Reputation: 14550
I have a Visual Studio Code app (Angular/.Net Core Web Api app) for work and I can develop, debug and run it on my personal Mac when I VPN into my companies network.
I also have a desktop work PC on my companies site and a remote work server that I can RDP into to do all my work, but I prefer my personal Mac!
I now need to create a .Net Web Api app (NON .Net Core) that my .Net Core app needs to call over http (for WCF web services that won't run on .Net Core), so I created a Visual Studio .Net Framework web Api app on one of my Win PC work machines and I can run both projects side by side (Visual Studio Code and Visual Studio) on my PC but not my Mac.
Is there any way to get the .Net Framework app working on my Mac? ex. in a Docker container or maybe even just running the app in a container, so that my .Net Core app can call it?
Another idea I have but not sure if possible - When I run the .Net Core app on my Mac I'm VPN'd into my companies network. If I run the .Net Web app on my work desktop or the remote server would I be able to connect to it from my Mac?
Upvotes: 7
Views: 7942
Reputation: 401
You can't run .NET Framework , because this working with layer architecture from operative system, when running, so many libraries is on migration and now running in .NET core via nuget recomendation is use oficial net core image from microsoft or run you docker over a microsoft server system.
Upvotes: 0
Reputation: 7978
Visual Studio Code is a JavaScript application, which is what makes it nice a portable (and also kind of slow). The Visual Studio Framework is a different animal; one that is very territorial. Compiled applications that target the .NET framework will absolutely not run on MacOS, or Linux, or Solaris or..... anything not Windows. .NET core is portable to MacOS though.
As per this post (Can you install and run apps built on the .NET framework on a Mac?) there is the option of using Mono to recompile the code and run it on the Mac.
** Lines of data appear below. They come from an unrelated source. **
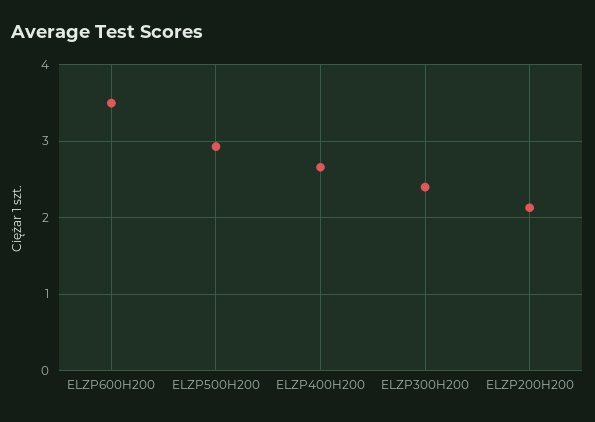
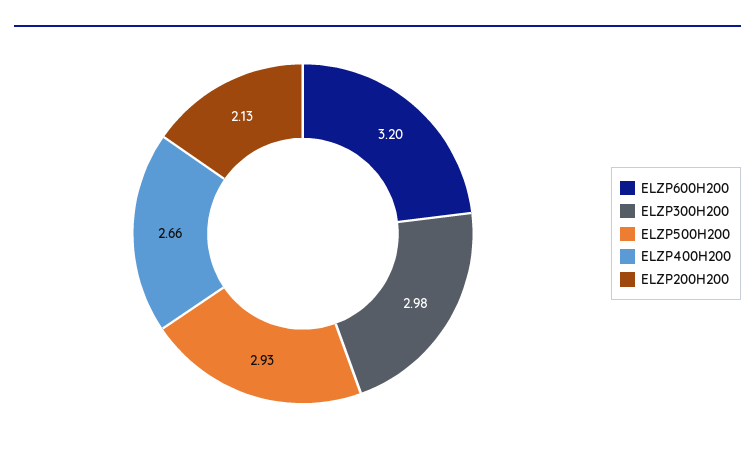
  {
-   "ELZP600H200": 3.5,
+   "ELZP600H200": 3.2,
    "ELZP500H200": 2.93,
    "ELZP400H200": 2.66,
-   "ELZP300H200": 2.4,
+   "ELZP300H200": 2.98,
    "ELZP200H200": 2.13
  }

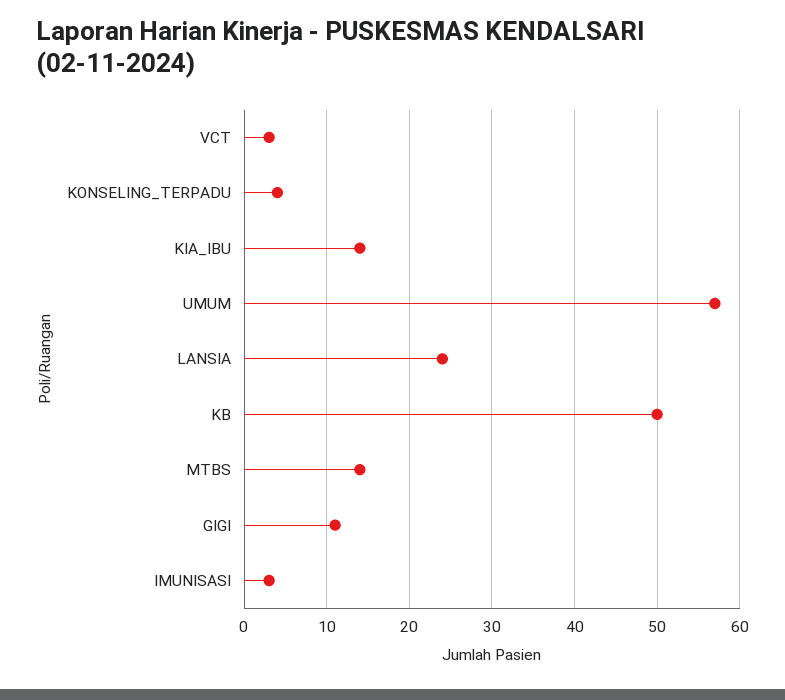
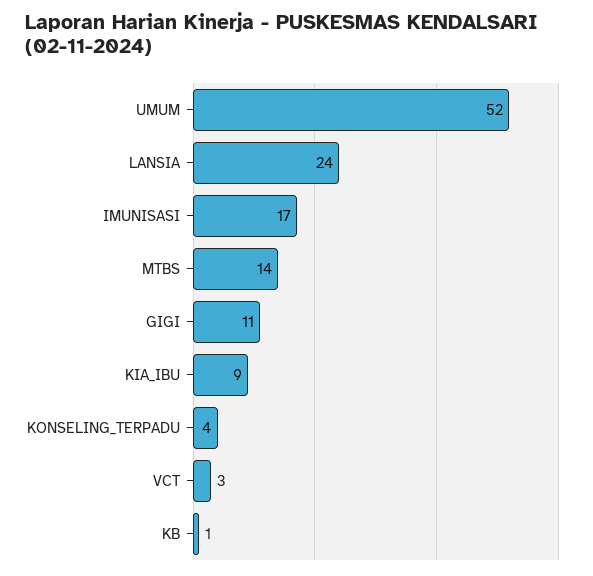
  {
    "VCT": 3,
    "KONSELING_TERPADU": 4,
-   "KIA_IBU": 14,
+   "KIA_IBU": 9,
-   "UMUM": 57,
+   "UMUM": 52,
    "LANSIA": 24,
-   "KB": 50,
+   "KB": 1,
    "MTBS": 14,
    "GIGI": 11,
-   "IMUNISASI": 3
+   "IMUNISASI": 17
  }

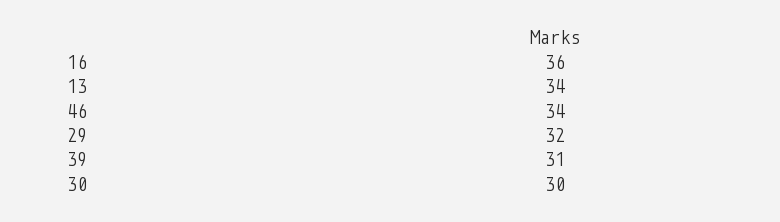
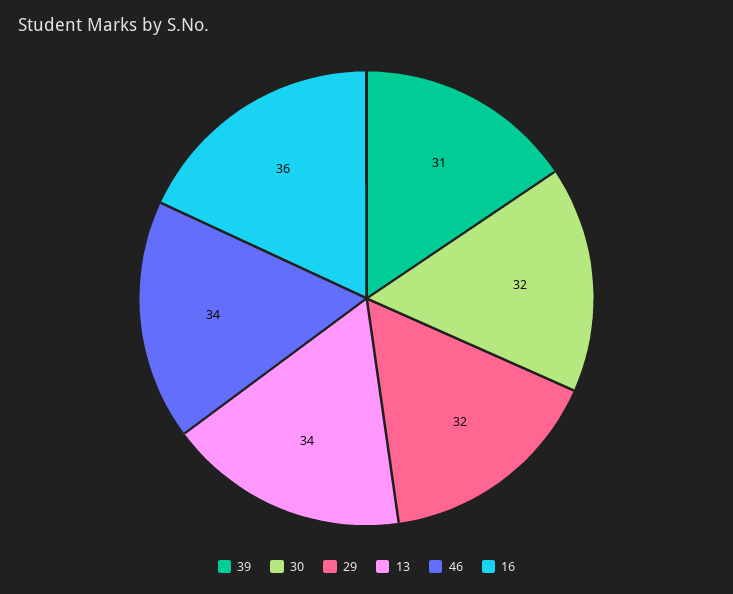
  {
    "16": 36,
    "13": 34,
    "46": 34,
    "29": 32,
    "39": 31,
-   "30": 30
+   "30": 32
  }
Unfortunately, it does not support the full .NET Framework, and likely requires some non-trivial modifications to the code to make it work. If you go this route, you're either going to be limited to the areas of the Framework that are supported by Mono, or you'll have to maintain 2 different versions of the same code base. Neither option sounds very good to me.
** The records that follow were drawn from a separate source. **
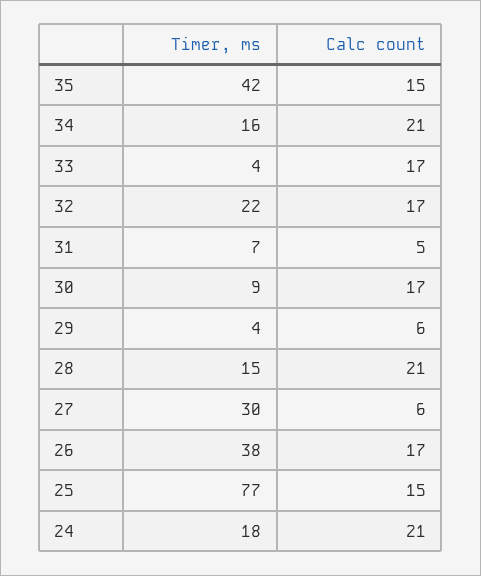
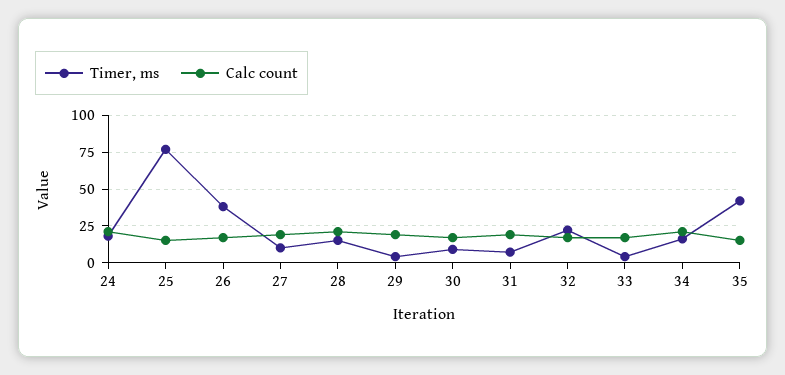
  {
    "Timer, ms": {
      "35": 42,
      "34": 16,
      "33": 4,
      "32": 22,
      "31": 7,
      "30": 9,
      "29": 4,
      "28": 15,
-     "27": 30,
+     "27": 10,
      "26": 38,
      "25": 77,
      "24": 18
    },
    "Calc count": {
      "35": 15,
      "34": 21,
      "33": 17,
      "32": 17,
-     "31": 5,
+     "31": 20,
      "30": 17,
-     "29": 6,
+     "29": 20,
      "28": 21,
-     "27": 6,
+     "27": 20,
      "26": 17,
      "25": 15,
      "24": 21
    }
  }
As far as running in Docker, that will not work. Docker is fundamentally tied to the host operating system due to the use of kernel namespaces to provide isolation for processes and other system resources. It does not provide the same kernel API that the .NET Framework would require.
If you are absolutely determined to keep the development work on the Mac, the best option is probably to use a thick virtual machine that runs a full copy of Windows. This has the obvious downsides of being much more expensive (both in terms of the system resources it will need, and the software licensing costs), and you end up using Windows anyway (so you might as well just RDP to a real Windows machine). Probably not the answer you were hoping for (and I would love for someone to list some options that I've missed), but I think you're going to end up doing some work in Windows.